Saved data entries
———

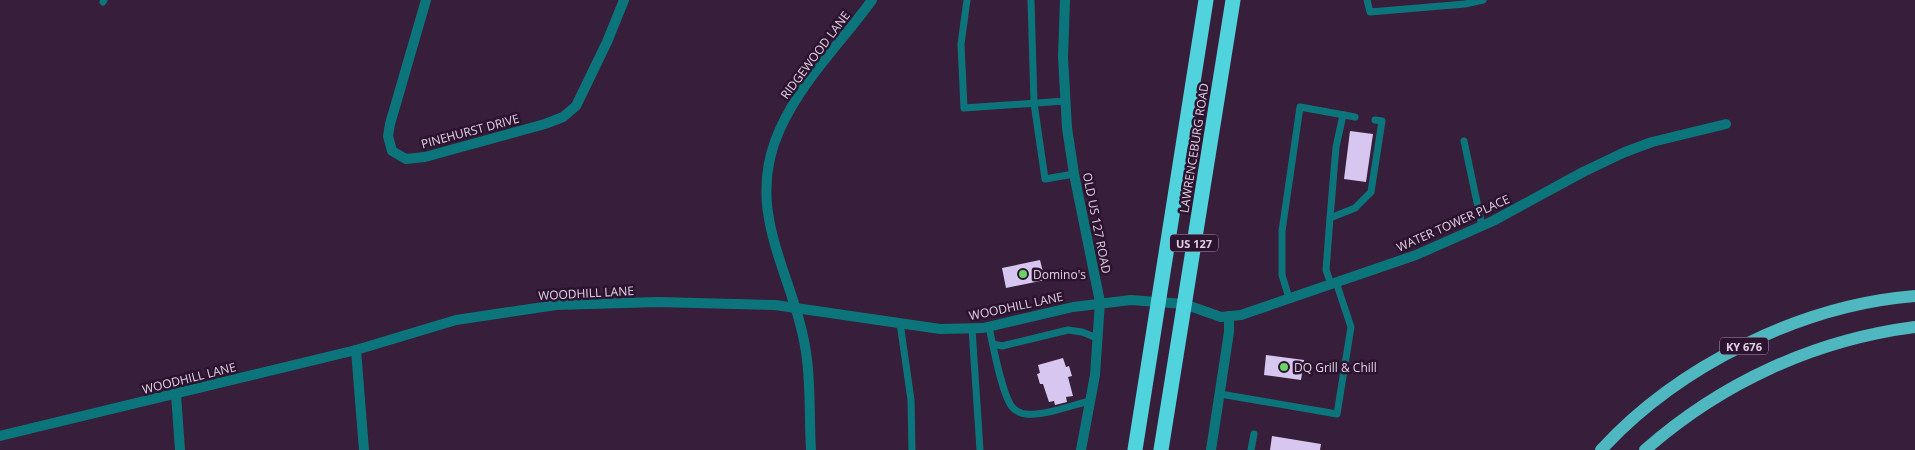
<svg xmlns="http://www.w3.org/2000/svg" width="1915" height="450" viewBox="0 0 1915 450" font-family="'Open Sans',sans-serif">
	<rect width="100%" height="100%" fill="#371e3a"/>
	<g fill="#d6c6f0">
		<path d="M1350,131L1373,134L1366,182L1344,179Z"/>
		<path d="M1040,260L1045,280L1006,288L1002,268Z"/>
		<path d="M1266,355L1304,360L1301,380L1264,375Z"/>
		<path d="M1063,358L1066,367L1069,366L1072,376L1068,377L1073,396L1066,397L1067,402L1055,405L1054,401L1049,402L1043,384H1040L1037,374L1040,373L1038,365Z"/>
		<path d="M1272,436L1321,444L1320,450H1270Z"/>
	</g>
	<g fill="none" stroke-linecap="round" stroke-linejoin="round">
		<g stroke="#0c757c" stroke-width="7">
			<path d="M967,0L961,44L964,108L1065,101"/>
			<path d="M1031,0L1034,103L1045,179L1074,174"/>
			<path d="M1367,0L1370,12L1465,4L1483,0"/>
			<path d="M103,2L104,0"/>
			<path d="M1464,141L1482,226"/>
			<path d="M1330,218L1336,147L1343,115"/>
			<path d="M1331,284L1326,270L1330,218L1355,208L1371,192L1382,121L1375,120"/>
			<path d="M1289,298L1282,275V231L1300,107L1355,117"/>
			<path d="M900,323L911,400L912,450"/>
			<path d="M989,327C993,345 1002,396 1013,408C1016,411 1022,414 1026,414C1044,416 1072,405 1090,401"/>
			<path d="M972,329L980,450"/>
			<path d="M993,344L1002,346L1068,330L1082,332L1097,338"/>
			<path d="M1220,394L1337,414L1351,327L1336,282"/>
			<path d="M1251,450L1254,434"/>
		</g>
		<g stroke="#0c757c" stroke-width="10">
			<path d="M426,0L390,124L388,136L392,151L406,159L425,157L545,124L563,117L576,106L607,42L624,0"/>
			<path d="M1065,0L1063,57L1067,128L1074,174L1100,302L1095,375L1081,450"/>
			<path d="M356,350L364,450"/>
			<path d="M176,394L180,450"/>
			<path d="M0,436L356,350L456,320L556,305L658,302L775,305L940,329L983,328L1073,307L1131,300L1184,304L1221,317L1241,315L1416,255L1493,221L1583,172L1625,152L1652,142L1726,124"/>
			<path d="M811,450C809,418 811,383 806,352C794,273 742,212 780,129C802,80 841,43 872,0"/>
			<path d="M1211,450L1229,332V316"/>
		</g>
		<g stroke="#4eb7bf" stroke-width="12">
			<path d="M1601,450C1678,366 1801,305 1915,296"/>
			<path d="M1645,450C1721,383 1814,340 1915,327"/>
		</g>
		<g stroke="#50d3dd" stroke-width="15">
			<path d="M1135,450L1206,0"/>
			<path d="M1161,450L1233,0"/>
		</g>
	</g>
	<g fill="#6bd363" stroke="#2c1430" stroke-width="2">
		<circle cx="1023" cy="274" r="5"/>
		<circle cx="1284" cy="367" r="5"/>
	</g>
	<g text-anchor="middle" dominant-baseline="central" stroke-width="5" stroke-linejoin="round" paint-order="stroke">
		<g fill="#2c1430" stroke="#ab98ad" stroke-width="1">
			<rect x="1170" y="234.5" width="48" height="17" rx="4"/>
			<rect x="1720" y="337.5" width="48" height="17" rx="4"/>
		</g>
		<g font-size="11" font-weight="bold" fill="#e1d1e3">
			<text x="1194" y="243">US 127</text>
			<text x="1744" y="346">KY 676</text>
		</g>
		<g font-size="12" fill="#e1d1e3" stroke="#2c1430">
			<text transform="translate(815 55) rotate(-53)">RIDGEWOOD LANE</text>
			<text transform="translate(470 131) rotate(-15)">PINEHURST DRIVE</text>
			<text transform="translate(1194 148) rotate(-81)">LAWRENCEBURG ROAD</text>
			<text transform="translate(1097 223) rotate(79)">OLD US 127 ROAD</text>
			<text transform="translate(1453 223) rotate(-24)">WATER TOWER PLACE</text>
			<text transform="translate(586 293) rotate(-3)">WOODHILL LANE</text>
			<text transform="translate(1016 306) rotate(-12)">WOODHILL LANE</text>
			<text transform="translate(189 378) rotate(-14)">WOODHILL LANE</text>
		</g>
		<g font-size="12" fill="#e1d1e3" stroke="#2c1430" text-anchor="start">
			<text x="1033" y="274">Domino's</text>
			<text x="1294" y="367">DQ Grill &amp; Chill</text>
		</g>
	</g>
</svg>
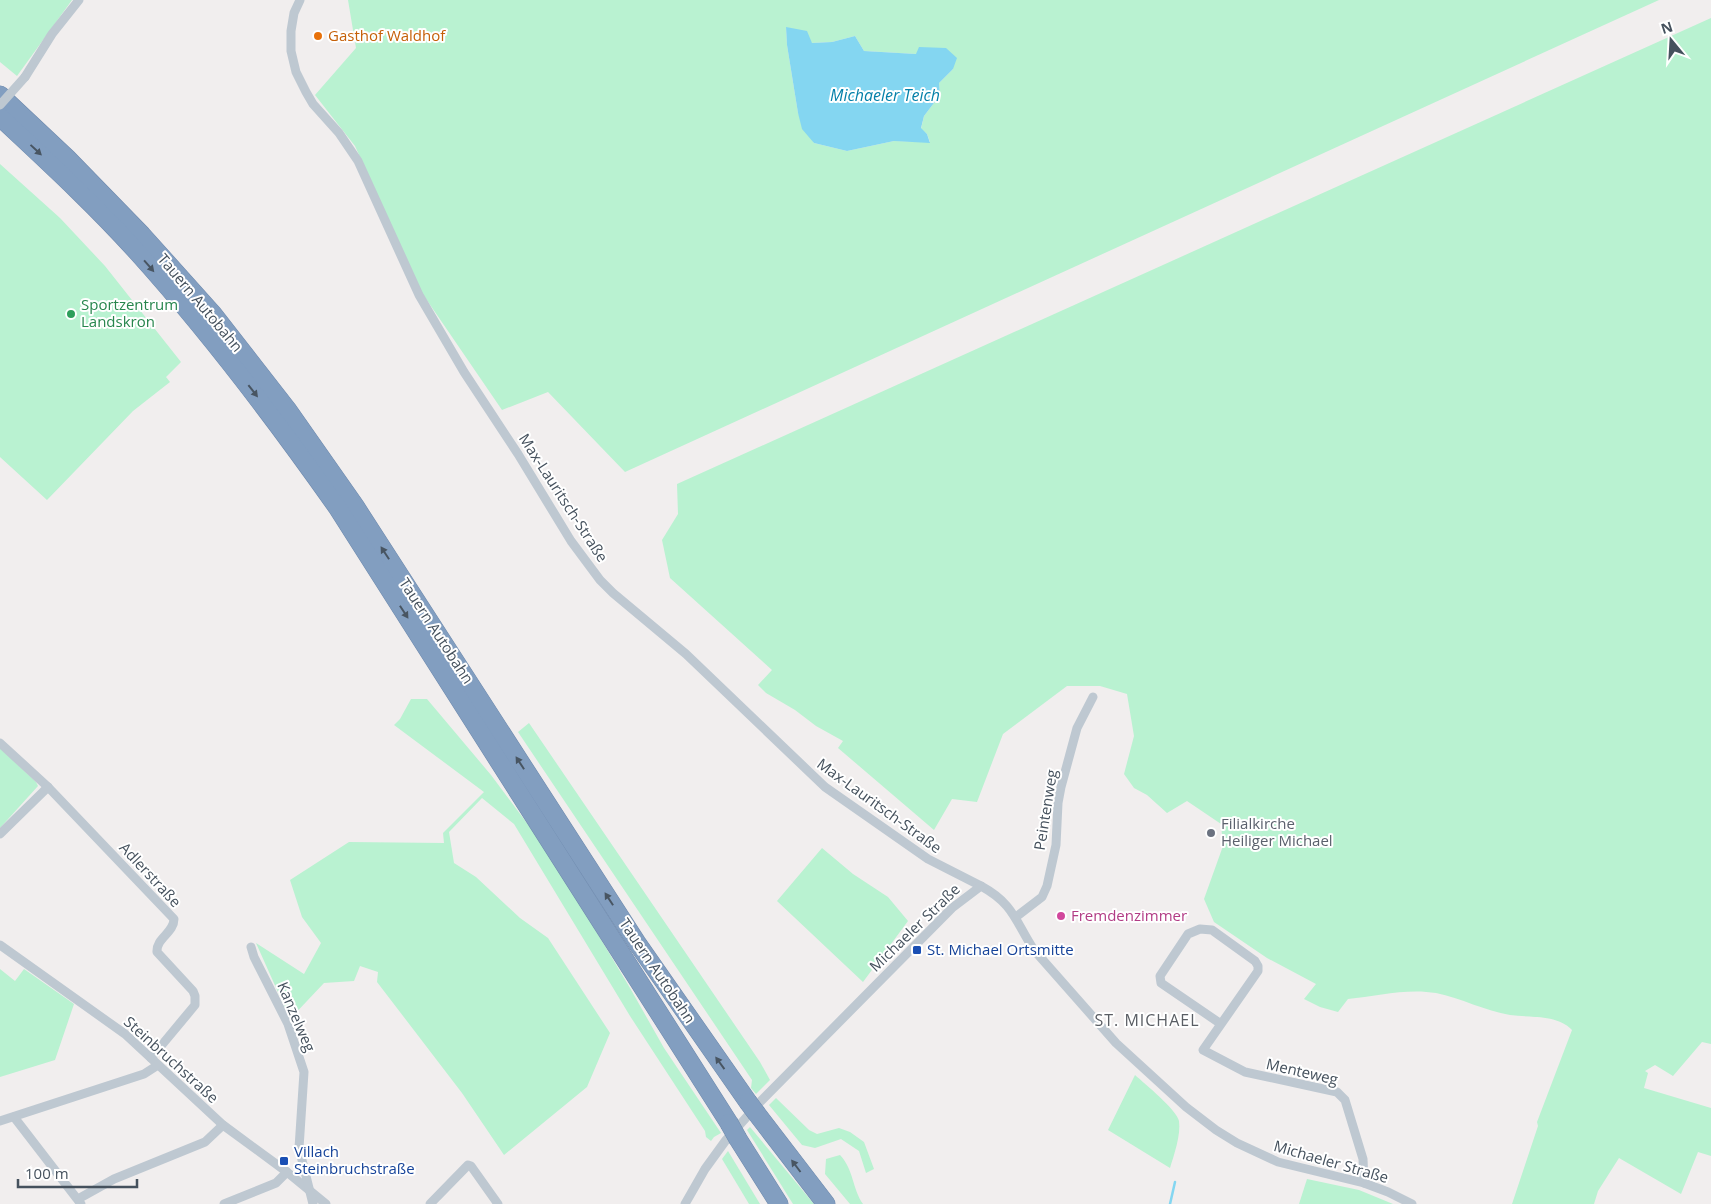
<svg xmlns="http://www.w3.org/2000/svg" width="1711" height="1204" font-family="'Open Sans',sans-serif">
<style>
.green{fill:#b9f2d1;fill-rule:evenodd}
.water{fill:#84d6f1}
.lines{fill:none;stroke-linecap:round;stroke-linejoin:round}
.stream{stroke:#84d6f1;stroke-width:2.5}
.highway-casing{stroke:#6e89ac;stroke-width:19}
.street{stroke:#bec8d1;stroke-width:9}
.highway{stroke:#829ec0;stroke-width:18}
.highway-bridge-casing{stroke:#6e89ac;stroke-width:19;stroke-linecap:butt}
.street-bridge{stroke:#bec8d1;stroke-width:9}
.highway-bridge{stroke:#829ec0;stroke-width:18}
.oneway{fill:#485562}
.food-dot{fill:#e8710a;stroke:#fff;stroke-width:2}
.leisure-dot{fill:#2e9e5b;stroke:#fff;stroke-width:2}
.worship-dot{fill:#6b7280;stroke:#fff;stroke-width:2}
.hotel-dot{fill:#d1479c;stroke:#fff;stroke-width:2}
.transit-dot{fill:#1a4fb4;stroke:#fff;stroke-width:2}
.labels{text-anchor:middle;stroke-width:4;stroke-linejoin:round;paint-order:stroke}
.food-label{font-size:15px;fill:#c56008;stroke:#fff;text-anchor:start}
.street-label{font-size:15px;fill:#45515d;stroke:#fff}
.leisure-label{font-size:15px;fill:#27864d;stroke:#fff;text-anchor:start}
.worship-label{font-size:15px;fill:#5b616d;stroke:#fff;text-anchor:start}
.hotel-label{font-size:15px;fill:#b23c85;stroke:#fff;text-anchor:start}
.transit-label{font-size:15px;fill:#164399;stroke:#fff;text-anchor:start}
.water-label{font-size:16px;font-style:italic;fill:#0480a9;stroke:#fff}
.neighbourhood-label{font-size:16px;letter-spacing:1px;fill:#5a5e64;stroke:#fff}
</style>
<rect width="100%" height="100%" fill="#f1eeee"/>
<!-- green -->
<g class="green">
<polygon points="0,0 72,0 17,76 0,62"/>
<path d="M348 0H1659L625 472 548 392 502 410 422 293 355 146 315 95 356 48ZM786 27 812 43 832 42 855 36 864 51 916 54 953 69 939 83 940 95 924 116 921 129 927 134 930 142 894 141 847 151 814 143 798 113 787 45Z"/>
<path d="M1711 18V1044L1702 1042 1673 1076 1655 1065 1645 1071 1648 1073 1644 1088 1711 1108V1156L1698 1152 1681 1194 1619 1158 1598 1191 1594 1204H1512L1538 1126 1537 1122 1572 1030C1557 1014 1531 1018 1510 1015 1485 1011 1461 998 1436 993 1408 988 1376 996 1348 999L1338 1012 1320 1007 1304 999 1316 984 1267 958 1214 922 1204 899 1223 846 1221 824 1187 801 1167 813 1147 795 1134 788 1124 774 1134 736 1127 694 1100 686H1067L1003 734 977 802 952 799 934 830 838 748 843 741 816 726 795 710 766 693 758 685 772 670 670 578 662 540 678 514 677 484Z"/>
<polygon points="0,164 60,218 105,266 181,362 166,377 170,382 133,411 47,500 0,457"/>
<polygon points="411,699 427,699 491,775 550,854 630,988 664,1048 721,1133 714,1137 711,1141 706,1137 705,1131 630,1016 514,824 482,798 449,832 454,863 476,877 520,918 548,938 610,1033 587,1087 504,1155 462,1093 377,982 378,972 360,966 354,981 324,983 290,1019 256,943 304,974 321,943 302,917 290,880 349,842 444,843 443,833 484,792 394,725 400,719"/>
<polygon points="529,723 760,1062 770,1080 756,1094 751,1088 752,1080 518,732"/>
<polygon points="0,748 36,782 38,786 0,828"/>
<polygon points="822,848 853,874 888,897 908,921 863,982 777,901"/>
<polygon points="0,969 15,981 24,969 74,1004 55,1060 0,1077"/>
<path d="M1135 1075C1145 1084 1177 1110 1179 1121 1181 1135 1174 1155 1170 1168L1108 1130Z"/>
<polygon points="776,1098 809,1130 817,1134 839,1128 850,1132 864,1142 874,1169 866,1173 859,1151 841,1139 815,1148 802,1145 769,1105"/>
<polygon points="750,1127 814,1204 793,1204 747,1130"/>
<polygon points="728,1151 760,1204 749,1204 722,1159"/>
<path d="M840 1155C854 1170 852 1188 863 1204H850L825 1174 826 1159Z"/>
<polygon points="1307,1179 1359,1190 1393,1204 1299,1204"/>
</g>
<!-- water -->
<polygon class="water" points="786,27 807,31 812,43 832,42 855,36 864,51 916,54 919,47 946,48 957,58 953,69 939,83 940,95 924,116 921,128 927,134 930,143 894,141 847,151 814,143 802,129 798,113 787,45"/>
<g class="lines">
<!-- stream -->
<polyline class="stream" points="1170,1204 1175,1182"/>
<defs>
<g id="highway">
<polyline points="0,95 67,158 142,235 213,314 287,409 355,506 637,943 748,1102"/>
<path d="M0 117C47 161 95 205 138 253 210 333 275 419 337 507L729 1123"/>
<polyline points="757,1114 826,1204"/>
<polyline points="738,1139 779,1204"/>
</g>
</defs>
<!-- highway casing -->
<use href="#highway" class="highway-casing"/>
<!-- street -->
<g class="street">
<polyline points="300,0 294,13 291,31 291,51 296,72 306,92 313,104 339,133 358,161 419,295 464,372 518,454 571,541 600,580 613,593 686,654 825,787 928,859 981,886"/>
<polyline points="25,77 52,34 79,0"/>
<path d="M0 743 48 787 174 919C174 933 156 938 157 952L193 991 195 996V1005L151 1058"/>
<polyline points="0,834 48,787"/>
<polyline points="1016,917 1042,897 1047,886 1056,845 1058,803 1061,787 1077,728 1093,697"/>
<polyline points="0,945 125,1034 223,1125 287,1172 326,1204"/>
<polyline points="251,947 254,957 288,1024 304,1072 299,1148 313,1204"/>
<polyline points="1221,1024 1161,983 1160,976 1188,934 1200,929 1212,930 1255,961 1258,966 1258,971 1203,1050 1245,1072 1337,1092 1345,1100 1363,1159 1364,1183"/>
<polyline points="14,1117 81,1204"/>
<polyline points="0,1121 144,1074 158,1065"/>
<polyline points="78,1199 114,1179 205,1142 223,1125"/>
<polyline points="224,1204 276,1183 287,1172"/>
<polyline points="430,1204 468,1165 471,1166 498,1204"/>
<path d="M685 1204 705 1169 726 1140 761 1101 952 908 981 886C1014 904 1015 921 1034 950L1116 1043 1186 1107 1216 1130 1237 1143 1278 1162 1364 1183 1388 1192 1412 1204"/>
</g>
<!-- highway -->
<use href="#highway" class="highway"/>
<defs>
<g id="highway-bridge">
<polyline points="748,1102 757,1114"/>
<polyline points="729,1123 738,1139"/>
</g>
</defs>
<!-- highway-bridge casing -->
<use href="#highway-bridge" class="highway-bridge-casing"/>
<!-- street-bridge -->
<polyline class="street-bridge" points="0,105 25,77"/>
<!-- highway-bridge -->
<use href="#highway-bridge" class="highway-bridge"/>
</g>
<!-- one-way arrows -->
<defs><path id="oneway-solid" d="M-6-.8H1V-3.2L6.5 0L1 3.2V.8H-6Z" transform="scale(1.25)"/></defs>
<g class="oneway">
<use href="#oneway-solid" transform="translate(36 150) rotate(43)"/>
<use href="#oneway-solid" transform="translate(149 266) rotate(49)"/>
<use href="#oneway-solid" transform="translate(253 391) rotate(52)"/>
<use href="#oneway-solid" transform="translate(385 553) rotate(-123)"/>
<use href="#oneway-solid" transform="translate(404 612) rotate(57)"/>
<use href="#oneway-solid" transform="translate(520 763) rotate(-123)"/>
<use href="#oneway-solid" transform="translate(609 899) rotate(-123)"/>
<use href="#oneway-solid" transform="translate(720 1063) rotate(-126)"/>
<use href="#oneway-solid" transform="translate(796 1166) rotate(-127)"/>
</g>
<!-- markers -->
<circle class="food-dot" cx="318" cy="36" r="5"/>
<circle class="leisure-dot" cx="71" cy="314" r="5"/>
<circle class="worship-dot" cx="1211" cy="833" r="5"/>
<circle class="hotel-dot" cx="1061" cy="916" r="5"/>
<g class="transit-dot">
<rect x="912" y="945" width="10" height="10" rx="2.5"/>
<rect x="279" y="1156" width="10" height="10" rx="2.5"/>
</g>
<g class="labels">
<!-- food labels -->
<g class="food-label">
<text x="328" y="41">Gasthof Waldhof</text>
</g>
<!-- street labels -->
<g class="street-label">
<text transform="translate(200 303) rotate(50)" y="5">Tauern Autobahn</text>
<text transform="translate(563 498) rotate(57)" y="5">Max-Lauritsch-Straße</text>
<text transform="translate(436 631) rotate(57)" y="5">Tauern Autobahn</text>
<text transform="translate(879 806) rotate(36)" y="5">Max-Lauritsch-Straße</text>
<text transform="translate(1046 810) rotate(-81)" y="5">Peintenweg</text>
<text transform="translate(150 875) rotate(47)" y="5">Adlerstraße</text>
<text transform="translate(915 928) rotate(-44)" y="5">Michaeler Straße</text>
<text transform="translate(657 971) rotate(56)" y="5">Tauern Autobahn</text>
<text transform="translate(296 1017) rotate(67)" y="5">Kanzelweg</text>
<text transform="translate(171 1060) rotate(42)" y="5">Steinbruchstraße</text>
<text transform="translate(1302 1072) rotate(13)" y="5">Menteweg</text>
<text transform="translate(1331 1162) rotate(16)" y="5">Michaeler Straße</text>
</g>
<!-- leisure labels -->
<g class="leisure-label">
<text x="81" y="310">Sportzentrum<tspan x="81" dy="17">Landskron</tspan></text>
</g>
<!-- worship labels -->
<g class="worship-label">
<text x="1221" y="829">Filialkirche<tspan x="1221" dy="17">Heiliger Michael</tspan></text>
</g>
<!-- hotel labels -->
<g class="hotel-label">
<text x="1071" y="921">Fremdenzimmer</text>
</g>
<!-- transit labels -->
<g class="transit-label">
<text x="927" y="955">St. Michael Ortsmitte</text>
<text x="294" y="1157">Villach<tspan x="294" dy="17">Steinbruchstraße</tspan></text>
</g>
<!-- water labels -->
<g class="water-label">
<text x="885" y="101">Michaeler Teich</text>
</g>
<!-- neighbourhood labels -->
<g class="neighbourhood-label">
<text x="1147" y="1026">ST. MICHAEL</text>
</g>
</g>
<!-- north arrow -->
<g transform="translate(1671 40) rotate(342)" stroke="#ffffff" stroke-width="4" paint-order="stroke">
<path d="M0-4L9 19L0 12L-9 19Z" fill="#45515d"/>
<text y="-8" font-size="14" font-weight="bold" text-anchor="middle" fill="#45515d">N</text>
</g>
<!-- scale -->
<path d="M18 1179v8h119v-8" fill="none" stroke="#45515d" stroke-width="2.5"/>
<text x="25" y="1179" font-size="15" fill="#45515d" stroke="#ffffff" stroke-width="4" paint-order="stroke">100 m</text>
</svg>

———

# [ASSIGNMENT]
Please return all lines from the records that hold the word "none".

# [EXERCISE OUTPUT]
	<g fill="none" stroke-linecap="round" stroke-linejoin="round">
.lines{fill:none;stroke-linecap:round;stroke-linejoin:round}
<path d="M18 1179v8h119v-8" fill="none" stroke="#45515d" stroke-width="2.5"/>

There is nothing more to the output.